The definition of "categorize" in merriam-webster:

:to put into a category

After the definition let's take a look at some examples (in merriam-webster):

This software lets you categorize your photographs in many different ways.

Their opinions can be categorized as conservative.

Birds are categorized by type in this field guide

I tried to make my own sentence, but I'm confused which prepositions I should use?:

we can categorize them into/in/in to two main categories.

I wondering is there any kind of dictionary that can help us finding proper prepositions?

  • What about how something is categorized? Ex: The software was categorized in many ways, e.g., after(?) age, purpose, and maintenance cost. Commented Apr 17, 2018 at 7:32

2 Answers 2


The way these prepositions are used in these examples has nothing to do with the fact that "categorize" occurs in the sentence.

  • 1: "in" is part of the adverbial phrase "in many different ways". This could be apt for a multitude of main verbs. "He painted in many different ways." "they walked in many different ways". There's nothing special here with regard to using "in" with "categorize", even though they are collocated.

  • 2: this is a shorter adverbial phrase "as conservative". If I inderstand the terminology, "as" links a stative verb with its predicate adjective. This usage fits a narrower range of main verbs, such as "viewed", "seen", "tagged", "understood". (See http://www.google.com/search?q=define+as&ie=UTF-8&oe=UTF-8&hl=en , meaning 1 for prepositional use of "as")

  • 3: "in this field guide" is, as in #1, an adverbial phrase that could be applied to many verbs. "There are many pictures in this field guide." "John Muir was quoted in this field guide." As in #1, there's nothing instructive here with regard to using "in" with "categorize", but in this example they are not collocated; "in" is NOT being used WITH "categorized".

But what you should have noticed, and bolded, in this example, is by—this is the preposition associated with "categorized". In this example, "by" is used in the third bulleted meaning under the #3 sense for the Preposition ("parameter") HERE http://www.google.com/search?q=define+as&ie=UTF-8&oe=UTF-8&hl=en&#hl=en&q=define+by

A few verbs that collocate with "by" in this sense (I'm sure there must be more):

  • sort by ...

  • classify by ...

  • organize by...

  • assign to [x] by...

  • group by...

  • alphabetize by {name/state/city/etc}

In such cases "by" can be understood as rougly equivalent to "according to".

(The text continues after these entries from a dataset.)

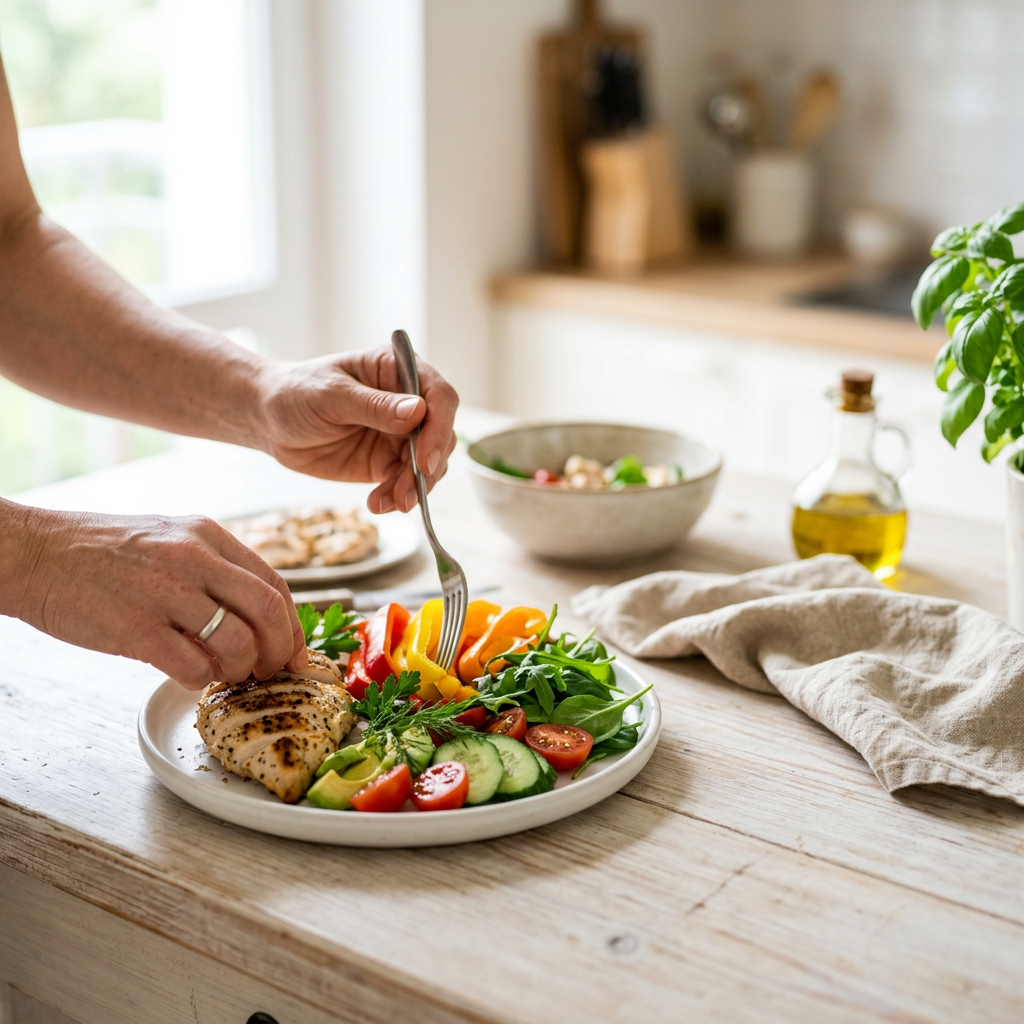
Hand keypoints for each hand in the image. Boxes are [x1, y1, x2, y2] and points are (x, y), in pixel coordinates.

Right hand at [12, 507, 306, 689]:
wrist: (32, 553)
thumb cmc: (101, 552)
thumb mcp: (168, 540)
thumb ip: (212, 570)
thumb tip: (254, 618)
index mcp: (207, 535)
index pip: (273, 583)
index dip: (292, 626)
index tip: (294, 653)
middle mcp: (194, 558)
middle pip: (269, 612)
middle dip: (279, 652)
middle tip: (270, 672)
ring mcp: (165, 592)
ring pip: (237, 643)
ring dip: (239, 669)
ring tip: (223, 674)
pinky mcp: (136, 627)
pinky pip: (192, 666)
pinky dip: (199, 680)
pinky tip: (187, 675)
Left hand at [258, 346, 458, 513]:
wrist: (271, 421)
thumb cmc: (297, 393)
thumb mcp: (331, 395)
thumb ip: (374, 405)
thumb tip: (417, 412)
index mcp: (398, 371)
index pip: (439, 396)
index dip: (440, 428)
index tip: (425, 459)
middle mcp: (408, 402)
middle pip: (441, 435)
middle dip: (428, 467)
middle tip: (406, 492)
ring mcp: (401, 434)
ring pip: (430, 464)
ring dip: (414, 487)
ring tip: (389, 503)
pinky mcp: (388, 462)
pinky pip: (407, 482)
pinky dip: (398, 497)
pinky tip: (378, 504)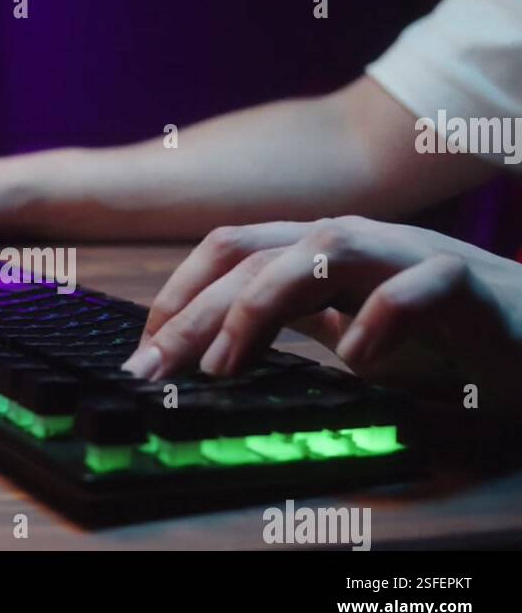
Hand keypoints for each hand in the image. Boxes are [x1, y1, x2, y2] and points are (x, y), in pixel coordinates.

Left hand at [123, 216, 521, 412]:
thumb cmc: (434, 338)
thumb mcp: (341, 332)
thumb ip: (288, 325)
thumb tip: (208, 351)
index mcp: (317, 252)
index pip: (230, 250)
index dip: (178, 294)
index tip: (144, 351)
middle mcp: (355, 243)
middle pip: (257, 252)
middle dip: (195, 311)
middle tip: (154, 369)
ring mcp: (410, 256)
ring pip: (325, 247)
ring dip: (262, 306)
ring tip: (225, 367)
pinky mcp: (468, 285)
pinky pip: (422, 284)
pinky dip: (382, 318)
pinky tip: (357, 362)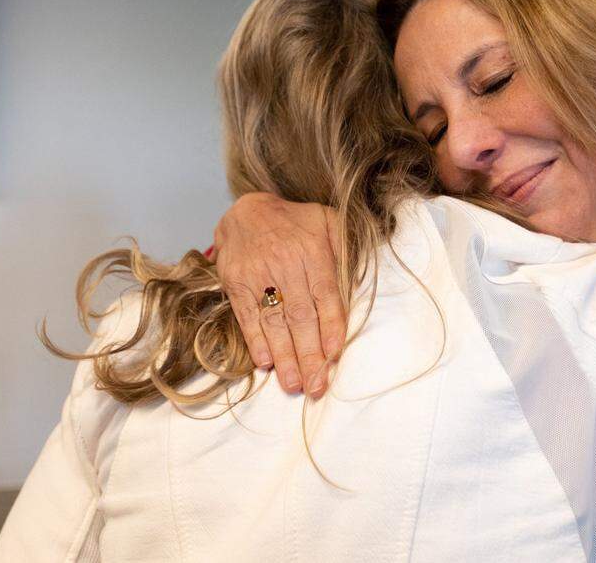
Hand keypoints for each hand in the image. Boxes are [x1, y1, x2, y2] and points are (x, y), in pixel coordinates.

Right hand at [213, 193, 344, 396]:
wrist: (248, 210)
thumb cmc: (296, 223)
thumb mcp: (328, 222)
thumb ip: (345, 248)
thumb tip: (360, 281)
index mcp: (312, 251)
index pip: (325, 295)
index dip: (331, 327)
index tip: (334, 354)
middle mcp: (285, 264)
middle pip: (300, 316)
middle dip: (309, 355)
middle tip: (316, 385)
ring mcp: (258, 275)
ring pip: (274, 321)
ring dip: (284, 356)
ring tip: (293, 384)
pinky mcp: (236, 283)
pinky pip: (247, 316)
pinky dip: (256, 341)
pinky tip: (265, 362)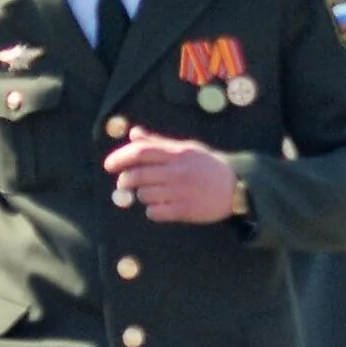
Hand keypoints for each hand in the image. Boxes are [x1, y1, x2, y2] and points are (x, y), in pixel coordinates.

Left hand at [104, 129, 236, 223]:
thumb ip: (158, 143)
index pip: (141, 152)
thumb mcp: (186, 148)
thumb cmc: (208, 166)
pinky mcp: (184, 210)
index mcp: (177, 154)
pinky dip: (152, 210)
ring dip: (141, 195)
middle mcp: (177, 171)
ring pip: (144, 195)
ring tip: (151, 193)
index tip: (109, 165)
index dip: (120, 157)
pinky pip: (155, 212)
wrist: (236, 188)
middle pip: (138, 175)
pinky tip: (160, 206)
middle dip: (125, 180)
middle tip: (124, 183)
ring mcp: (180, 192)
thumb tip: (134, 134)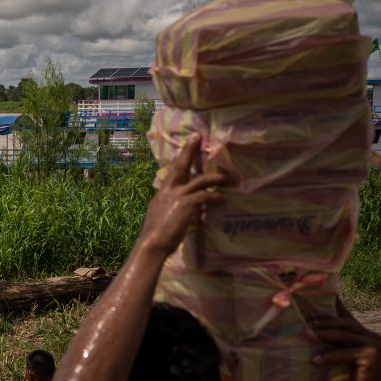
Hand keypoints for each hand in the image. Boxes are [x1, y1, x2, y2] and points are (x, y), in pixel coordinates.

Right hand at [137, 136, 225, 254]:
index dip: (180, 157)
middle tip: (198, 137)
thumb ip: (174, 208)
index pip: (172, 171)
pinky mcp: (188, 204)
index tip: (188, 143)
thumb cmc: (155, 235)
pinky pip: (206, 196)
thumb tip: (192, 208)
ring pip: (200, 180)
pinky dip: (216, 196)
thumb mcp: (161, 216)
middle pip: (181, 165)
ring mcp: (178, 196)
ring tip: (228, 179)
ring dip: (216, 178)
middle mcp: (169, 190)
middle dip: (189, 150)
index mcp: (162, 193)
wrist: (152, 243)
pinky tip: (222, 199)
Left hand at [311, 299, 380, 380]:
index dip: (334, 303)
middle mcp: (369, 335)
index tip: (319, 294)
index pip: (346, 315)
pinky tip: (315, 360)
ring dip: (323, 335)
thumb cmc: (352, 376)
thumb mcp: (342, 356)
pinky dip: (329, 356)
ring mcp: (373, 345)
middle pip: (344, 323)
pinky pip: (345, 353)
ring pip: (344, 335)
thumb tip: (307, 333)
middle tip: (306, 324)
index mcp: (362, 332)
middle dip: (323, 322)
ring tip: (307, 336)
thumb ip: (334, 343)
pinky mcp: (371, 356)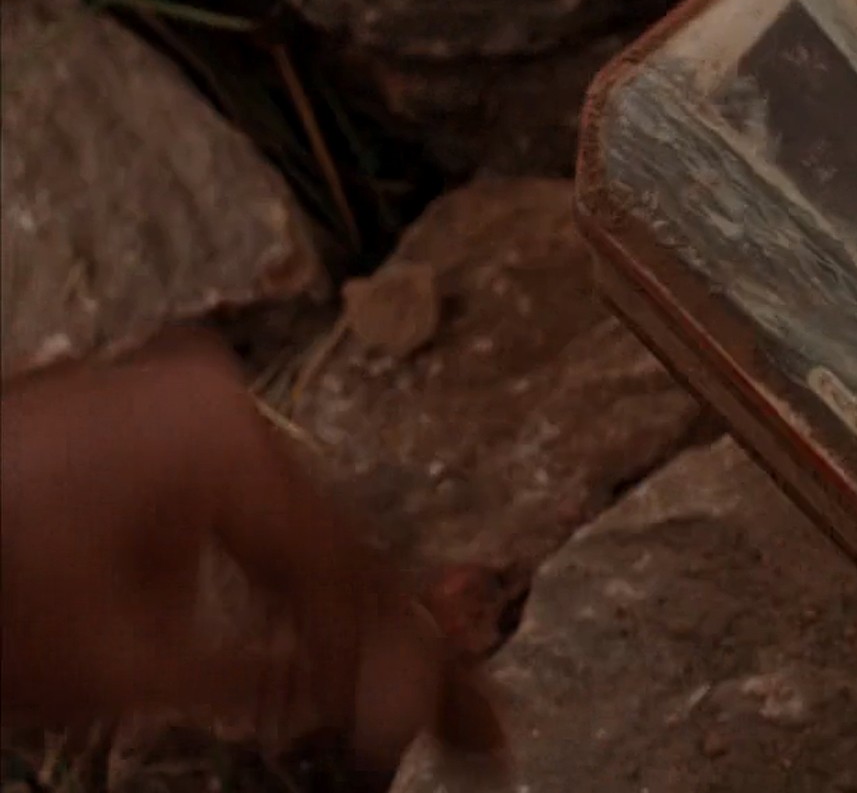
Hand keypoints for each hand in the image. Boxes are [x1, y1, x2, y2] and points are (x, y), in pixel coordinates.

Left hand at [0, 338, 500, 763]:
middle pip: (328, 529)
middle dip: (388, 630)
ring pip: (287, 514)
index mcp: (222, 436)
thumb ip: (269, 680)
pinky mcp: (146, 415)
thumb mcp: (123, 666)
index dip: (403, 661)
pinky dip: (270, 567)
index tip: (465, 728)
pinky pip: (237, 495)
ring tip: (401, 678)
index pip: (343, 563)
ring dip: (333, 602)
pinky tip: (311, 624)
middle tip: (466, 714)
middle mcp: (217, 395)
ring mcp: (180, 397)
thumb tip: (387, 702)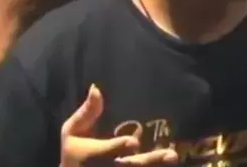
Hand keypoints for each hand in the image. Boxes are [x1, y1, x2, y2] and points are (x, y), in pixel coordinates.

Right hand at [61, 84, 177, 166]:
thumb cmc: (74, 153)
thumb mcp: (72, 132)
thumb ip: (86, 112)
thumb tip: (96, 87)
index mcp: (94, 155)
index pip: (109, 151)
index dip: (120, 147)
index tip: (133, 142)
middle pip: (131, 166)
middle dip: (150, 161)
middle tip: (171, 154)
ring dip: (157, 166)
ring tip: (174, 156)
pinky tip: (169, 166)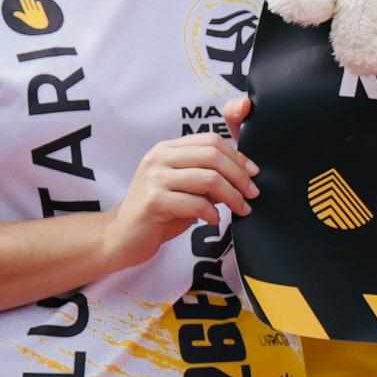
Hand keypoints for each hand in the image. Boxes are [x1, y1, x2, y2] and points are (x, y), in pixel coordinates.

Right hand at [99, 129, 255, 271]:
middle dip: (240, 176)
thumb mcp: (185, 186)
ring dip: (232, 196)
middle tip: (253, 194)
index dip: (237, 156)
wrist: (123, 235)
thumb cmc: (160, 210)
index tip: (254, 173)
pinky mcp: (153, 201)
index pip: (211, 140)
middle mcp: (158, 158)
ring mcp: (153, 178)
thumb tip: (246, 174)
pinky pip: (196, 203)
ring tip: (242, 209)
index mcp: (167, 149)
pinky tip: (213, 220)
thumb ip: (208, 175)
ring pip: (209, 179)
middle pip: (213, 156)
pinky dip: (212, 213)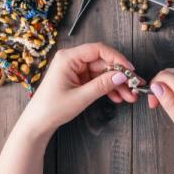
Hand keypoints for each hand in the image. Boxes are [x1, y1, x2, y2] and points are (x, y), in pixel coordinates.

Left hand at [18, 42, 137, 135]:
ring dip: (116, 84)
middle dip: (120, 75)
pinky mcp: (77, 79)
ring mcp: (75, 70)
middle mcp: (72, 60)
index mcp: (68, 58)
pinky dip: (107, 88)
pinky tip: (118, 98)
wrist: (38, 123)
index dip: (117, 58)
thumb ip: (102, 85)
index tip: (130, 70)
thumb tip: (122, 76)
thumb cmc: (52, 108)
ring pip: (102, 72)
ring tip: (130, 96)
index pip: (98, 50)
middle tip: (135, 85)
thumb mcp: (80, 97)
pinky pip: (97, 80)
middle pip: (103, 62)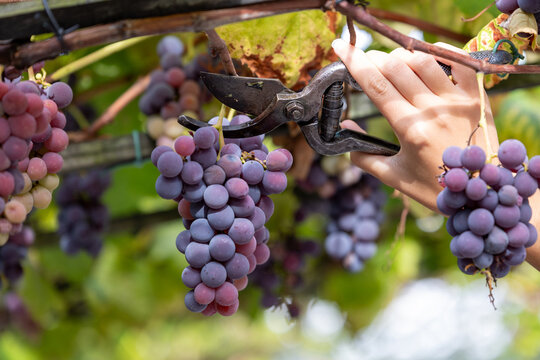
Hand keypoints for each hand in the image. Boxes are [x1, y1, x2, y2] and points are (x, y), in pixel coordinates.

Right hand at [332, 39, 498, 211]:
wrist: (480, 194)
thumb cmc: (433, 187)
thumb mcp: (393, 176)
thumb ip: (363, 156)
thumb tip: (346, 127)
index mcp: (410, 129)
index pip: (376, 85)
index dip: (354, 62)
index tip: (341, 48)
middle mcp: (433, 111)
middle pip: (395, 67)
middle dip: (373, 57)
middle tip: (365, 59)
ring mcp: (457, 102)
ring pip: (423, 60)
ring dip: (402, 55)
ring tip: (393, 61)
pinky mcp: (477, 98)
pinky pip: (461, 62)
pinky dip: (441, 52)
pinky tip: (426, 54)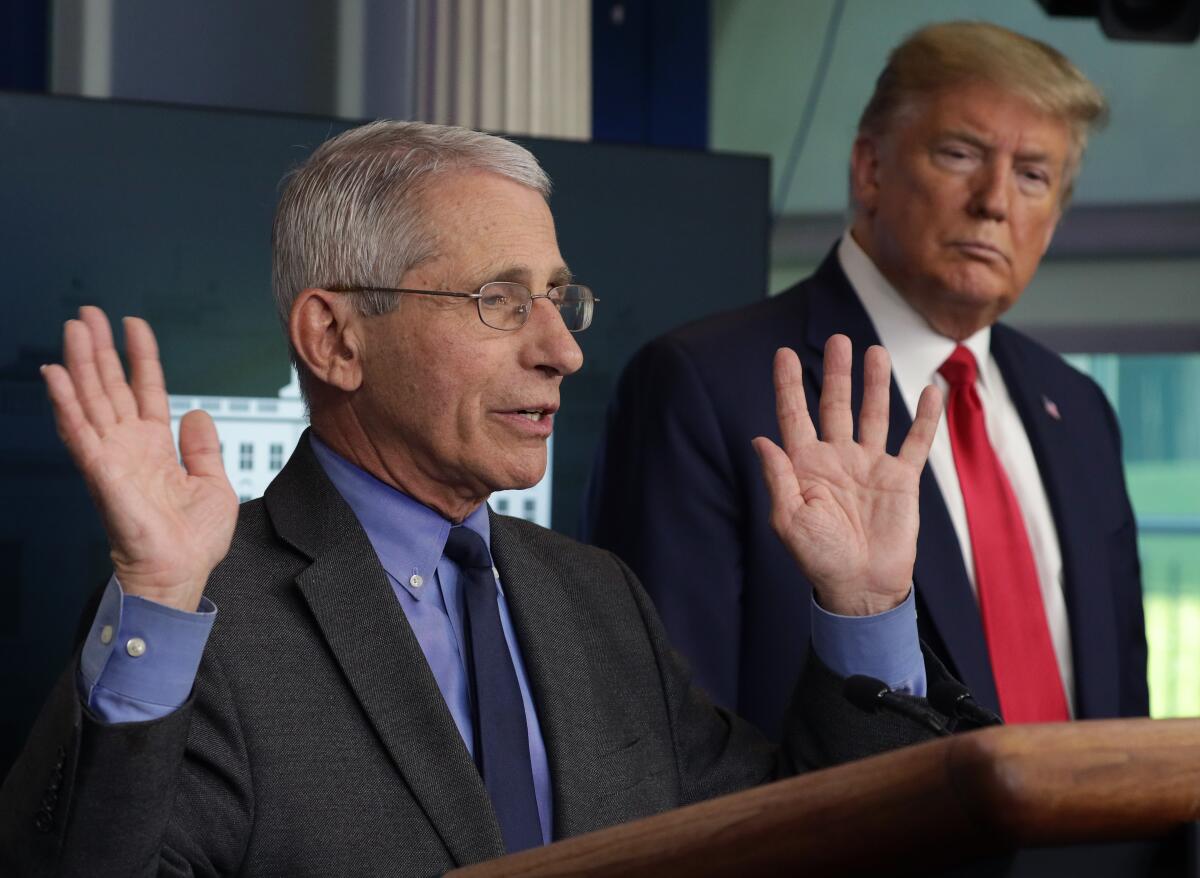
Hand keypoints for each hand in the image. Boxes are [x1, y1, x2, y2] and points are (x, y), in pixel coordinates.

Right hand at [41, 306, 237, 611]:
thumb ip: (204, 447)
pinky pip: (79, 432)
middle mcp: (130, 447)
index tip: (133, 324)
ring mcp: (112, 457)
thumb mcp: (214, 483)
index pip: (146, 389)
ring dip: (80, 364)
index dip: (140, 356)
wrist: (181, 573)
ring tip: (73, 329)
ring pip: (91, 399)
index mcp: (156, 447)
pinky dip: (66, 404)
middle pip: (110, 386)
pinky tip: (55, 376)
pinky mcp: (101, 473)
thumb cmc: (193, 541)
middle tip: (88, 313)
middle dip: (99, 349)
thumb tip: (199, 413)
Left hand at [752, 336, 940, 616]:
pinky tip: (929, 391)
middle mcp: (837, 458)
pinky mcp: (901, 480)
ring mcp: (870, 466)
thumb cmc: (819, 558)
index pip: (794, 416)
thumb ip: (778, 478)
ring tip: (874, 352)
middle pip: (835, 405)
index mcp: (805, 466)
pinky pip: (914, 442)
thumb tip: (760, 440)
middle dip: (836, 373)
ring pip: (873, 414)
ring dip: (874, 384)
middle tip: (839, 340)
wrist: (861, 587)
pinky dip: (923, 418)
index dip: (788, 385)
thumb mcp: (789, 520)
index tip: (783, 353)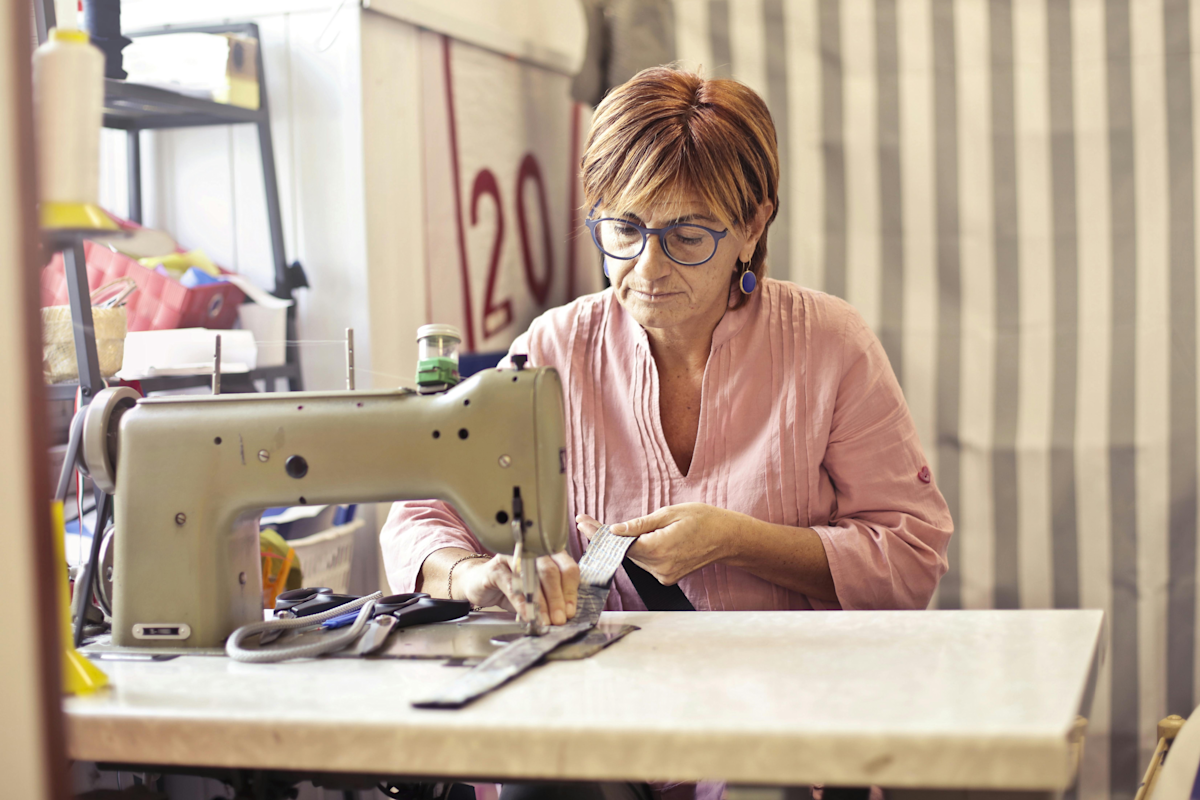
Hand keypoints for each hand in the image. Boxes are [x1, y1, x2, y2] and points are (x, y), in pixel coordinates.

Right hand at [454, 552, 579, 625]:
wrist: (479, 583)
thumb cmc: (512, 588)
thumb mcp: (536, 594)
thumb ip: (551, 600)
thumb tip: (566, 614)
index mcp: (549, 555)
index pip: (567, 569)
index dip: (570, 591)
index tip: (569, 612)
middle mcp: (532, 552)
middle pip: (551, 571)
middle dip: (557, 599)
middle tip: (559, 619)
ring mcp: (513, 557)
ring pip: (533, 577)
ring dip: (541, 602)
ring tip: (545, 620)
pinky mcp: (496, 568)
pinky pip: (512, 584)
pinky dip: (522, 602)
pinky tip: (527, 614)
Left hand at [576, 503, 735, 584]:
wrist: (726, 537)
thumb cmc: (702, 519)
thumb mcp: (668, 514)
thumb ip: (639, 525)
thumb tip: (614, 530)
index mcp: (658, 548)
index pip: (619, 543)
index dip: (598, 533)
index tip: (582, 523)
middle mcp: (659, 567)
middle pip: (624, 552)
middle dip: (608, 537)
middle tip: (588, 521)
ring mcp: (663, 575)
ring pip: (634, 558)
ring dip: (625, 544)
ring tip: (622, 528)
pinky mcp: (667, 577)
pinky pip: (645, 562)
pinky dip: (639, 551)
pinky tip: (641, 539)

Yes: a collocations dictionary. The best:

Oxford Collocations Dictionary for Students of English

The BBI Combinatory Dictionary of English: Your guide to collocations and grammar.

I tried to make my own sentence, but I'm confused which prepositions I should use?

A very good way to find your way by yourself is as follows:

Go to Google Books (much better than vanilla Google in that it contains published and edited books).

Take the critical core of you sentences, and search for the various permutations:

"categorize them into two"

About 1,010 results

"categorize them in two"

About 86 results

"categorize them in to two"

1 result

Choose the combinations supported by the majority, they have the best chance of being considered as idiomatic. The first two phrasings seem the first here.

Study some of the results, check that they are written by native speakers, see if they seem close to your application and that they flow well.

  • Downvoted? I provided to the OP the best sources for collocations and a realistic method of detecting them. OK, no prob. Commented Mar 27, 2015 at 18:14
  • I didn't vote down, but can't accept as an answer because I was expected explanation about "categorize" and its preposition.